Reuters was unable to trace what became of the $400 million. An unspecified portion of the money was subsequently sent to the Silvergate account of a Seychelles-incorporated firm called Key Vision Development Limited, according to a person with direct knowledge of the transfers. A 2021 corporate filing by another Binance unit identified CEO Zhao as a director of Key Vision. A former Silvergate executive confirmed that Key Vision held an account at Silvergate at the time.

Key Vision’s local registered agent did not respond to requests for comment.

The money transfers suggest that the global Binance exchange, which is not licensed to operate in the United States, controlled the finances of Binance.US, despite maintaining that the American entity is entirely independent and operates as its “US partner.” The Department of Justice and the Securities and Exchange Commission have sought information from Binance and Binance.US about their relationship as part of ongoing investigations into potential breaches of financial rules, including whether Binance is using the American exchange as cover for doing business in the U.S. The SEC and the Justice Department declined to comment for this article.

Reuters reported last year that Binance created Binance.US as a de facto subsidiary in 2019 in order to draw the scrutiny of U.S. regulators away from the global exchange. Binance.US’s operator, California-based BAM Trading Services, is registered with the U.S. Treasury as a money services business, a category that includes foreign currency traders and money transmitters. BAM’s beneficial owner is Zhao.

Binance.US’s chief financial officer, Jasmine Lee, told the Wall Street Journal on Feb. 8 that “the extent of our relationship” with Binance.com is a shared name and a licensing agreement for technology. “We do not transfer our funds back and forth,” Lee said.
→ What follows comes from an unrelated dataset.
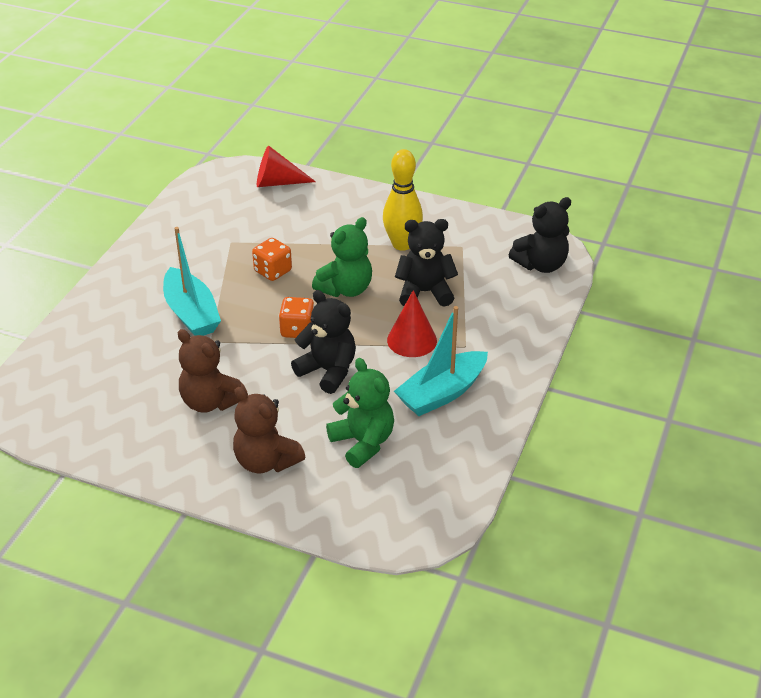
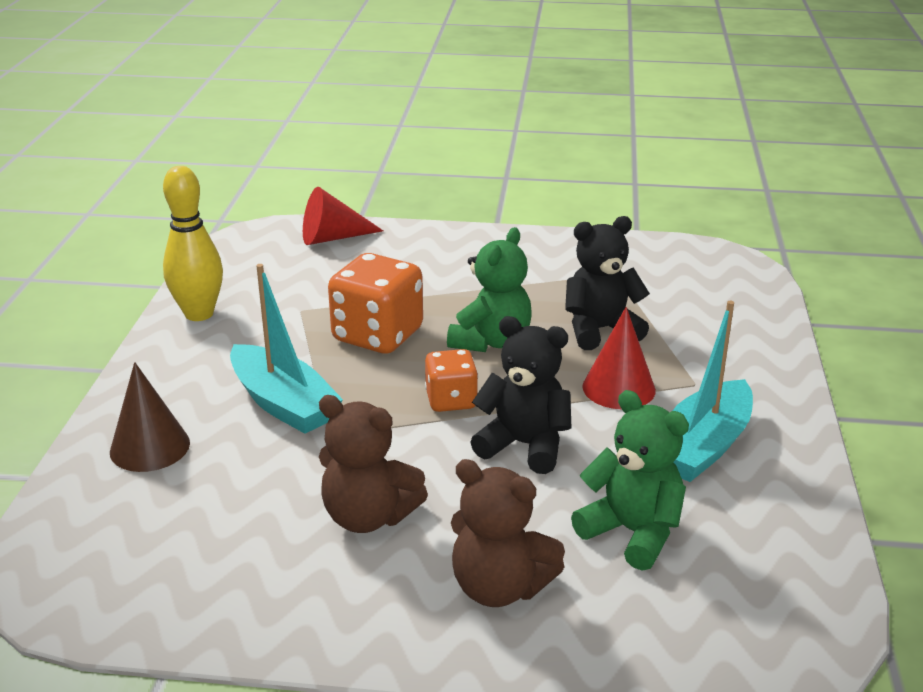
camera: 15 degrees left, 10 degrees down
orange dice [252,238,292,281] -> orange dice [328,253,423,354], size x1.69
yellow bowling pin [383,149,423,251] -> yellow bowling pin moved to [163,166,223,321]
black teddy bear [509,197,571,273] -> none
none -> brown cone [110,362,190,472]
Susan Li, the Binance finance executive, had access to the Binance.US Silvergate account, however, along with several senior Binance.US employees, according to the messages and the person with direct knowledge of the transfers. In one message, a Binance.US finance manager asked Li to give another Binance.US employee authority to approve payments from the account. A 2021 Binance.US document that described the American exchange’s technology architecture identified Silvergate as a payment channel controlled at the time by Binance.com.

The Binance.US account records reviewed by Reuters detail each transaction between January and the end of March 2021. Reuters has not reviewed account records for other periods.

The transfers to Merit Peak took place on the bank’s proprietary Silvergate Exchange Network (SEN), which Binance.US joined in November 2020 to serve its corporate clients. SEN allows these clients to transfer dollars between their accounts at the bank. Silvergate’s investor prospectus says SEN transfers are “push only,” which means they must be authorized by the account’s controller.

The former Silvergate executive told Reuters the movement of funds from a company account without approval of that firm’s management would be a breach of the bank’s compliance rules. Silvergate’s prospectus says “multiple steps are required to create, authorize and approve a SEN transfer.” The Silvergate spokesperson didn’t address the transfers in their response to Reuters.

Over the January-March 2021 quarter, the Binance.US account received $1.3 billion in SEN transfers from corporate clients trading on Binance.US, along with the $650 million in wire transfer deposits from Prime Trust.